== YOUR ASSIGNMENT ==
Pick out and copy each line of the records that contains the word "right".

== RECORD SET ==
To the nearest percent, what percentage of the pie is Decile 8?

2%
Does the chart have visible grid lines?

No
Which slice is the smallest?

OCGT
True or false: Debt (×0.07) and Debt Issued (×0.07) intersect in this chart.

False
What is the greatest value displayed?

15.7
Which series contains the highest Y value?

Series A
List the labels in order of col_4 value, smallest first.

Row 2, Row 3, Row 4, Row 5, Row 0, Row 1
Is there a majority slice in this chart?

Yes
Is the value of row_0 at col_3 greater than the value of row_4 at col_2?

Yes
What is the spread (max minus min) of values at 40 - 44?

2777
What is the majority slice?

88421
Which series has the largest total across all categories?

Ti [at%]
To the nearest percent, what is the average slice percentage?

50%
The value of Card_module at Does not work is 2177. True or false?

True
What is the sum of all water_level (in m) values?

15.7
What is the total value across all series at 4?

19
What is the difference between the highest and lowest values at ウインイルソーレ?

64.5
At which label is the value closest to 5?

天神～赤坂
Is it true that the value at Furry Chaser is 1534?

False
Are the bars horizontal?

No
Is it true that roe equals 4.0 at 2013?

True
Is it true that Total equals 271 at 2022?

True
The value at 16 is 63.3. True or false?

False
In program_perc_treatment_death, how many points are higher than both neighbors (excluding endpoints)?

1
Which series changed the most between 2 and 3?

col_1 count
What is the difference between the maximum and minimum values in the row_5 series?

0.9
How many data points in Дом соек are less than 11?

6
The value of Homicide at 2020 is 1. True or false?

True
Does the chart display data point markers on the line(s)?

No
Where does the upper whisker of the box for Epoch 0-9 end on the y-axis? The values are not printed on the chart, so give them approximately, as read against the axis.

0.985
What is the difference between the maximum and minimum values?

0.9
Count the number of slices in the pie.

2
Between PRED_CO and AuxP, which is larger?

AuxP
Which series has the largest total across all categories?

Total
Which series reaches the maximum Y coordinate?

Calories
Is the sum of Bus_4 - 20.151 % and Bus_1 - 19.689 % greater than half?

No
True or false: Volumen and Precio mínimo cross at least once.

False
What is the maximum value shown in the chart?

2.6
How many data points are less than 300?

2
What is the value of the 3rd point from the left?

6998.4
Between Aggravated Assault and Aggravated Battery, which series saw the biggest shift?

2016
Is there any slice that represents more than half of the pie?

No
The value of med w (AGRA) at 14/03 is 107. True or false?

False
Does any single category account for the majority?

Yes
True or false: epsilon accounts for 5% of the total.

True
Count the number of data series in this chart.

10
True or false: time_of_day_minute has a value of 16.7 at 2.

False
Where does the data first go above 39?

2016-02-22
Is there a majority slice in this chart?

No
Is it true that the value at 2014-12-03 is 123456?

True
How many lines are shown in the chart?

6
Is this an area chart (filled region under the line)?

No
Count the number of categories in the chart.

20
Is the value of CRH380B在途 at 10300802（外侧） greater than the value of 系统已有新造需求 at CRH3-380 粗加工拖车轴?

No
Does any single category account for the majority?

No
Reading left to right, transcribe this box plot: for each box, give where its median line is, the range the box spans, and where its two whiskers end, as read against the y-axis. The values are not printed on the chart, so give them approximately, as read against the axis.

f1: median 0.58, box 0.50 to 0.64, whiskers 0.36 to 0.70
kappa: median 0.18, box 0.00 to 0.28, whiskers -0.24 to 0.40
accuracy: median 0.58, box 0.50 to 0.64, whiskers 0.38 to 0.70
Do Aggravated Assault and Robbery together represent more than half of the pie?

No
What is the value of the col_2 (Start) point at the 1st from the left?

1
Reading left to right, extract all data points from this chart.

== REPLY TO THE EXERCISE ==
Reading left to right, transcribe this box plot: for each box, give where its median line is, the range the box spans, and where its two whiskers end, as read against the y-axis. The values are not printed on the chart, so give them approximately, as read against the axis.
Reading left to right, extract all data points from this chart.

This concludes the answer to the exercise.